INSTRUCTIONS FOR THE TASK> In the text of the rows, swap "Астрид" for "Линдгрен" and give that text again with nothing else changed. Leave out the pictures.

════════════════════

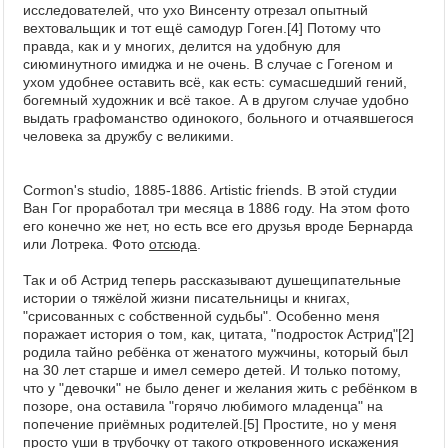
исследователей, что ухо Винсенту отрезал опытный
вехтовальщик и тот ещё самодур Гоген.[4] Потому что
правда, как и у многих, делится на удобную для
сиюминутного имиджа и не очень. В случае с Гогеном и
ухом удобнее оставить всё, как есть: сумасшедший гений,
богемный художник и всё такое. А в другом случае удобно
выдать графоманство одинокого, больного и отчаявшегося
человека за дружбу с великими.
Cormon's studio, 1885-1886. Artistic friends. В этой студии
Ван Гог проработал три месяца в 1886 году. На этом фото
его конечно же нет, но есть все его друзья вроде Бернарда
или Лотрека. Фото
отсюда
.
Так и об Астрид теперь рассказывают душещипательные
истории о тяжёлой жизни писательницы и книгах,
"срисованных с собственной судьбы". Особенно меня
поражает история о том, как, цитата, "подросток Астрид"[2]
родила тайно ребёнка от женатого мужчины, который был
на 30 лет старше и имел семеро детей. И только потому,
что у "девочки" не было денег и желания жить с ребёнком в
позоре, она оставила "горячо любимого младенца" на
попечение приёмных родителей.[5] Простите, но у меня
просто уши в трубочку от такого откровенного искажения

════════════════════

EXERCISE ANSWER>
исследователей, что ухо Винсенту отрезал опытный
вехтовальщик и тот ещё самодур Гоген.[4] Потому что
правда, как и у многих, делится на удобную для
сиюминутного имиджа и не очень. В случае с Гогеном и
ухом удобнее оставить всё, как есть: сумасшедший гений,
богемный художник и всё такое. А в другом случае удобно
выдать графоманство одинокого, больного и отчаявшегося
человека за дружбу с великими.
Cormon's studio, 1885-1886. Artistic friends. В этой студии
Ван Гог проработал три месяца в 1886 году. На этом фото
его конечно же нет, но есть все его друзья вроде Бернарда
или Лотрека. Фото
отсюда
.
Так и об Линдгрен теперь рассказывают душещипательные
истории о тяжёлой жизни писательницы и книгах,
"срисованных с собственной судьбы". Особенно меня
поражает история о том, как, цитата, "подросток Линдгрен"[2]
родила тайно ребёнка от женатого мужчины, который был
на 30 лет старше и имел семеро детей. И только потому,
что у "девочки" не было денег и желания жить с ребёнком в
позоре, она оставила "горячо любимого младенца" на
попечение приёмных родителей.[5] Простите, но у меня
просто уши в трубочку от такого откровенного искажения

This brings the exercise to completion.